▶ _TASK TO CARRY OUT_
Beginning with the opening line, set down each line of the material below exactly, stopping once the line with "maintain their independence and" is done.

▶ _DATA FOR PROCESSING_
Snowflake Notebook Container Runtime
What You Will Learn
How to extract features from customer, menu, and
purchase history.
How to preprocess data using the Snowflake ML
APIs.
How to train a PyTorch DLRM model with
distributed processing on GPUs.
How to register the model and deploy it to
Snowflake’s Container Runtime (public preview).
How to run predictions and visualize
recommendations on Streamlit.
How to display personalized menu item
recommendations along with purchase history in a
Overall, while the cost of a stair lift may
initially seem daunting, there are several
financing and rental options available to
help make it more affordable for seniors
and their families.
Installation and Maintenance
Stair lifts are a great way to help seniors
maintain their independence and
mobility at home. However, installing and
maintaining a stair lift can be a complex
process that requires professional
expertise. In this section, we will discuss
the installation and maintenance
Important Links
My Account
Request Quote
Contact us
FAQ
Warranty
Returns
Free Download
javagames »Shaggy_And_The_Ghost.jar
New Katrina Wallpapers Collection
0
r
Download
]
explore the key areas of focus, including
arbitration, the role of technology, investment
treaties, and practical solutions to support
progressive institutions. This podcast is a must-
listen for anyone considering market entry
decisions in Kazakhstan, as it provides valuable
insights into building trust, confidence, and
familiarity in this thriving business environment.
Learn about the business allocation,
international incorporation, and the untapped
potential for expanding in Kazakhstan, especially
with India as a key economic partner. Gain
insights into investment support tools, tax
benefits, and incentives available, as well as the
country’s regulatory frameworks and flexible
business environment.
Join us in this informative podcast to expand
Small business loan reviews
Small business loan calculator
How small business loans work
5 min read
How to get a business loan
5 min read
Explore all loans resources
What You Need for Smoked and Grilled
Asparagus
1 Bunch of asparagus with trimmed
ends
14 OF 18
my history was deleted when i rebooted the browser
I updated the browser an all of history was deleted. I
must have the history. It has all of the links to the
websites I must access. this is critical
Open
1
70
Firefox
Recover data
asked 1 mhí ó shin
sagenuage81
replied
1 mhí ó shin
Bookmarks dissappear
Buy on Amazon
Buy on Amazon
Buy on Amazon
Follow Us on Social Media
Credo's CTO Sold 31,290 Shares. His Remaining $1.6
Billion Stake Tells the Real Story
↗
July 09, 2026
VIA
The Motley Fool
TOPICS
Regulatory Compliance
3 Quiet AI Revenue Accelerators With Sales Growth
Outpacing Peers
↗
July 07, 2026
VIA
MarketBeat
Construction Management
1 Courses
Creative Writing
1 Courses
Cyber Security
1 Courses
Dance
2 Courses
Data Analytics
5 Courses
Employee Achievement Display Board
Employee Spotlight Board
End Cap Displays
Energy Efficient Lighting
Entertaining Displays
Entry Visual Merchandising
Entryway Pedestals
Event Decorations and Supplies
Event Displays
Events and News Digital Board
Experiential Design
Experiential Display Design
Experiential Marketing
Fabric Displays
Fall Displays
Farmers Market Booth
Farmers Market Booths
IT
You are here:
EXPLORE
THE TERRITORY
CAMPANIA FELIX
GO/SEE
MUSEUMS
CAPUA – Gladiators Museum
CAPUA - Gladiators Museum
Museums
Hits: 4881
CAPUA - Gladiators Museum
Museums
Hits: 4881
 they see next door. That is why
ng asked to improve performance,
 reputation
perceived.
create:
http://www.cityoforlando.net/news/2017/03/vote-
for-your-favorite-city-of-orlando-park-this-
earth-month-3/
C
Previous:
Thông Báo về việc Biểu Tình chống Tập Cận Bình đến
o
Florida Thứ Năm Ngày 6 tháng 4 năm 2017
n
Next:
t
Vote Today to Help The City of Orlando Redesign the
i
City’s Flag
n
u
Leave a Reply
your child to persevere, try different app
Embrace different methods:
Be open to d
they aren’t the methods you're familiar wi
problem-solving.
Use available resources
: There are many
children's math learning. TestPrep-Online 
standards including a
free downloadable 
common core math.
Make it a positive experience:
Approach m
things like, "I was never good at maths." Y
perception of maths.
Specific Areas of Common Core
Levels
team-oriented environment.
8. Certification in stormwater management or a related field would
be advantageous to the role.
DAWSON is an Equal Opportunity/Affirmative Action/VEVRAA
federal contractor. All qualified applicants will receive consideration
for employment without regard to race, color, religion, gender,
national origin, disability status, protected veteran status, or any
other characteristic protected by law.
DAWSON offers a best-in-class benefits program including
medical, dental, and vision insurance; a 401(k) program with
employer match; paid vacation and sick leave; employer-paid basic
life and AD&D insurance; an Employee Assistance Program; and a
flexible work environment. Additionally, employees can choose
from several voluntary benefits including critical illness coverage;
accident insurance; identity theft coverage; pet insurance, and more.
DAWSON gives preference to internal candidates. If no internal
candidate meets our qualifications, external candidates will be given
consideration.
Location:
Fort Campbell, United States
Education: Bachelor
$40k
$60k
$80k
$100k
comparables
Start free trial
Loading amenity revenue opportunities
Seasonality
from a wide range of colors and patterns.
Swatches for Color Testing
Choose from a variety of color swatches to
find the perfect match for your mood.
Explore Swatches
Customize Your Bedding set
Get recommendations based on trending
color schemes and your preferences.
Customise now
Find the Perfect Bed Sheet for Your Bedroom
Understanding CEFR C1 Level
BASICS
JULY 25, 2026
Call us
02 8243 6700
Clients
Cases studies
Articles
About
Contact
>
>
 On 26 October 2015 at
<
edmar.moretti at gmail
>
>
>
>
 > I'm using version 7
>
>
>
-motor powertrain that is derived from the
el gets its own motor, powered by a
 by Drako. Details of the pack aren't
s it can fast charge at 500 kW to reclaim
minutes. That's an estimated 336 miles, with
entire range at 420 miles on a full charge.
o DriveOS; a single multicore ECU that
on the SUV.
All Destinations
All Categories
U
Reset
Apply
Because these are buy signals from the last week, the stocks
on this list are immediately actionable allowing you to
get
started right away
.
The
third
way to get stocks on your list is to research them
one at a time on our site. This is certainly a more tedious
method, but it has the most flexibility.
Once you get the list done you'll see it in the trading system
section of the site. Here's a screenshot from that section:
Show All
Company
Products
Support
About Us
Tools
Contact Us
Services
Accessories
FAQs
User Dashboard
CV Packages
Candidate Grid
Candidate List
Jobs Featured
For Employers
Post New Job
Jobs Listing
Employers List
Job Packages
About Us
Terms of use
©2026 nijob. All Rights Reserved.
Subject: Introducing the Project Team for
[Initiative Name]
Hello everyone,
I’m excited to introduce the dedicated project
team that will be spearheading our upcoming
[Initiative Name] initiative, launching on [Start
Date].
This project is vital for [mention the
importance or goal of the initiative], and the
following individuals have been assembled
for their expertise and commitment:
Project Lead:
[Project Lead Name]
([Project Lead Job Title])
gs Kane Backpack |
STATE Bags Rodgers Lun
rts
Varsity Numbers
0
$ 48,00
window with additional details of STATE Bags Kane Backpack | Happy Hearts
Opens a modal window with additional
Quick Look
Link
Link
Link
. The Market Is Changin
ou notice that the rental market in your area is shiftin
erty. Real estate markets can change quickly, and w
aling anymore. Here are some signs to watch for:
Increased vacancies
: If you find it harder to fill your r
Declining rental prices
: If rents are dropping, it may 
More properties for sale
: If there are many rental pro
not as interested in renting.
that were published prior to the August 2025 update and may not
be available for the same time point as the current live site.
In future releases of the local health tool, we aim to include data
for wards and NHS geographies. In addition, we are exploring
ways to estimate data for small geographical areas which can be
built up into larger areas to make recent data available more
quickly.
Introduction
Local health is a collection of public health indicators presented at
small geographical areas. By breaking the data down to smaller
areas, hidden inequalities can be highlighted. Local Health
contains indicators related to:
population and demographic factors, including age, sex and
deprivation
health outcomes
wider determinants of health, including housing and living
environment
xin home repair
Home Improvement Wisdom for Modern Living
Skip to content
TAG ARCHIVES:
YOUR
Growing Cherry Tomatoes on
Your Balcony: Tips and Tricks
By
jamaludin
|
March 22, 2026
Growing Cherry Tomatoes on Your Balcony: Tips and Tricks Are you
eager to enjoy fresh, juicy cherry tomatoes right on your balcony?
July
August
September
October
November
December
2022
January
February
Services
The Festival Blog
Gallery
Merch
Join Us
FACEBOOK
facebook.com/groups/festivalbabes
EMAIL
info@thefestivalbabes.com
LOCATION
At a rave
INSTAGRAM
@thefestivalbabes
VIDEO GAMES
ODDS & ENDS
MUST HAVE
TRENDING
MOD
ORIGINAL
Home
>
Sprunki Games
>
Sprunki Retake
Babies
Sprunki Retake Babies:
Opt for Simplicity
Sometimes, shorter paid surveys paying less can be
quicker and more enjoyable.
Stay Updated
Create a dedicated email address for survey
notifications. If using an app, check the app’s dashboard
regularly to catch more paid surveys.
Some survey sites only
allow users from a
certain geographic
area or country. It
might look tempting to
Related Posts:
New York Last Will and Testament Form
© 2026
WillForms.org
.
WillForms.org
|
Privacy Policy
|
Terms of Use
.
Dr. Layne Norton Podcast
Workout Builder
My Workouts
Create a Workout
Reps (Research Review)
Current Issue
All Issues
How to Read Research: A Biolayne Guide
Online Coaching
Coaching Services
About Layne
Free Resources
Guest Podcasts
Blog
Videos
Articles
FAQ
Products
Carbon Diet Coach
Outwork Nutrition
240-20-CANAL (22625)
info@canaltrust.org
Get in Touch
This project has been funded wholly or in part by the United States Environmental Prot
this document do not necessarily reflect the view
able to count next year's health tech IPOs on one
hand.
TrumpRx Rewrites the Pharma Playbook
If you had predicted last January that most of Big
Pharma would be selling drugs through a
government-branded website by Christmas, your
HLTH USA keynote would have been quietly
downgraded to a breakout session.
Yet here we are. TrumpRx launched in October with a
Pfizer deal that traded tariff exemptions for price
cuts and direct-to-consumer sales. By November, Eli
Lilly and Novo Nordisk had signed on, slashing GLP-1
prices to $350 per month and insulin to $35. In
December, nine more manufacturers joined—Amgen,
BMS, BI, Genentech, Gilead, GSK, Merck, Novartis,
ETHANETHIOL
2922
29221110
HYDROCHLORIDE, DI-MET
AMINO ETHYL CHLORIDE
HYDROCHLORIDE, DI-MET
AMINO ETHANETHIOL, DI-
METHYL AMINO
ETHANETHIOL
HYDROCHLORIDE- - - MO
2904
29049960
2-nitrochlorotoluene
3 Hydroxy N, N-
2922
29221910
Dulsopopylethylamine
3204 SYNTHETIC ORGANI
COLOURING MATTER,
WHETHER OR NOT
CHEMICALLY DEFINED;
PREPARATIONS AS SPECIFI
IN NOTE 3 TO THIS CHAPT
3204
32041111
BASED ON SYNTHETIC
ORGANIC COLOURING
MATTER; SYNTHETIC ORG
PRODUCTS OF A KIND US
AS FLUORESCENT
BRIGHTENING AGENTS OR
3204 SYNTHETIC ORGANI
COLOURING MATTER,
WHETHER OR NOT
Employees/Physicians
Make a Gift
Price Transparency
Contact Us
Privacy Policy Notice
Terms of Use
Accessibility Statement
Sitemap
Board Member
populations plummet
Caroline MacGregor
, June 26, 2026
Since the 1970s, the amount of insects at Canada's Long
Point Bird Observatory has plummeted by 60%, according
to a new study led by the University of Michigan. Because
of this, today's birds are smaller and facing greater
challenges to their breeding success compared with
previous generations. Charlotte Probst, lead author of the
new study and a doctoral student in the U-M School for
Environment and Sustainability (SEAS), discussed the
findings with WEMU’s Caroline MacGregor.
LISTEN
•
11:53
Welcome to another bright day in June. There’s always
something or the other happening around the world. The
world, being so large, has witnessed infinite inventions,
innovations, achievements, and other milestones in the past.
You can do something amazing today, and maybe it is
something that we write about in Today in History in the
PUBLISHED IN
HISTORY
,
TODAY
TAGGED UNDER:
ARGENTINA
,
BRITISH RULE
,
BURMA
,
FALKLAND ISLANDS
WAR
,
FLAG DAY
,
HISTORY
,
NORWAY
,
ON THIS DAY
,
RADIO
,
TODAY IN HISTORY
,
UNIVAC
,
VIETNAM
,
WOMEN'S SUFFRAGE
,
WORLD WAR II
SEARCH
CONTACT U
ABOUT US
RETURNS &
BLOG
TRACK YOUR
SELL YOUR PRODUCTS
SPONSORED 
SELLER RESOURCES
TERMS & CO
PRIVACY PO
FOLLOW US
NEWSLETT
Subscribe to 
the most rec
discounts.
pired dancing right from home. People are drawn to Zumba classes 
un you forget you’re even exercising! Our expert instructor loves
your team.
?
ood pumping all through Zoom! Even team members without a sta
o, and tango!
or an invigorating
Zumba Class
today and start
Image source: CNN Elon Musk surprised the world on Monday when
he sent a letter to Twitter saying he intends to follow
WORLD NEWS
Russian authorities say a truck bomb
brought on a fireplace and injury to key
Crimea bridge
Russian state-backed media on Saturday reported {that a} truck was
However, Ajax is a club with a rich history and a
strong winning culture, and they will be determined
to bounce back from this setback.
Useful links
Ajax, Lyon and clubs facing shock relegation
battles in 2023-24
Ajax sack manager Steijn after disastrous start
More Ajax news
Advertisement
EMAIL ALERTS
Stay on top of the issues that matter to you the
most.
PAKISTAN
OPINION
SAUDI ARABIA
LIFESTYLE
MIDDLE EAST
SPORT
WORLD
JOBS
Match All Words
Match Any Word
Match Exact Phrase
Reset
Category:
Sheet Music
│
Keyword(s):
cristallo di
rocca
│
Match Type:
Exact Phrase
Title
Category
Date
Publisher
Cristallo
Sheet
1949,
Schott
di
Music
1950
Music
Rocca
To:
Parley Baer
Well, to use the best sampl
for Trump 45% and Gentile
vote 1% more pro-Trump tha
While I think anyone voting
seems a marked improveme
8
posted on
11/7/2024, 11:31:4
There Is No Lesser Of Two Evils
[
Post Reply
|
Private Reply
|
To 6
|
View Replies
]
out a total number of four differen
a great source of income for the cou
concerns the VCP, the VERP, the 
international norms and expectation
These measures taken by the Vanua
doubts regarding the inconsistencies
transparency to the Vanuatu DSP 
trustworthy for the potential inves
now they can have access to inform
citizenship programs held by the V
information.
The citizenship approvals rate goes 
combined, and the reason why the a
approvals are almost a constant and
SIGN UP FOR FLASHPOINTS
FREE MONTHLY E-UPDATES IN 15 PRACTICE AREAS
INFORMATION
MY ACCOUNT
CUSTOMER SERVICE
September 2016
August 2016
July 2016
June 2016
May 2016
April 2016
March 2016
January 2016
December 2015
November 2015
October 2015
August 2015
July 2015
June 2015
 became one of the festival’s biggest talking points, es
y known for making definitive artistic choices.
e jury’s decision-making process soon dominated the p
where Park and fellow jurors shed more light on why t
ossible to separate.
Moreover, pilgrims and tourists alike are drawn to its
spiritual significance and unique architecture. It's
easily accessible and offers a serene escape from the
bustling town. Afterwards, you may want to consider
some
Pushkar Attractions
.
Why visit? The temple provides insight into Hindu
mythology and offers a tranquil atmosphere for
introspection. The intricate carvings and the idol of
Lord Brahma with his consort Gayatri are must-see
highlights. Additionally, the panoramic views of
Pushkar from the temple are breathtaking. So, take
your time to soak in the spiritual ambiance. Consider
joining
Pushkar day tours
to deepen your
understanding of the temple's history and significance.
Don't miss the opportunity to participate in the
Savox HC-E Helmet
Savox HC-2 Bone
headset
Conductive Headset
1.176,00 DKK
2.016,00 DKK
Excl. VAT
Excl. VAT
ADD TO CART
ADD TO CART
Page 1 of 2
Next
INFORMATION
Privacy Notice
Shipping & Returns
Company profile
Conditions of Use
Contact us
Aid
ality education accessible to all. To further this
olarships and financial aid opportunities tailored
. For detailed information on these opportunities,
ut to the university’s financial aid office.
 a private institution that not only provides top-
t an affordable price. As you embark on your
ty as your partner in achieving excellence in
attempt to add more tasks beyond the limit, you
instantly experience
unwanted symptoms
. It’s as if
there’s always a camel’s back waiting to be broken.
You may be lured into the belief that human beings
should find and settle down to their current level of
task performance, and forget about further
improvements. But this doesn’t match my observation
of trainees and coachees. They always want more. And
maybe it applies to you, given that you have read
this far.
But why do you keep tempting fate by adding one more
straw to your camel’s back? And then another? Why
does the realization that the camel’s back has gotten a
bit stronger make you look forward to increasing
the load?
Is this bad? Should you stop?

▶ _SOLUTION FOR THIS TASK_
Snowflake Notebook Container Runtime
What You Will Learn
How to extract features from customer, menu, and
purchase history.
How to preprocess data using the Snowflake ML
APIs.
How to train a PyTorch DLRM model with
distributed processing on GPUs.
How to register the model and deploy it to
Snowflake’s Container Runtime (public preview).
How to run predictions and visualize
recommendations on Streamlit.
How to display personalized menu item
recommendations along with purchase history in a
Overall, while the cost of a stair lift may
initially seem daunting, there are several
financing and rental options available to
help make it more affordable for seniors
and their families.
Installation and Maintenance
Stair lifts are a great way to help seniors
maintain their independence and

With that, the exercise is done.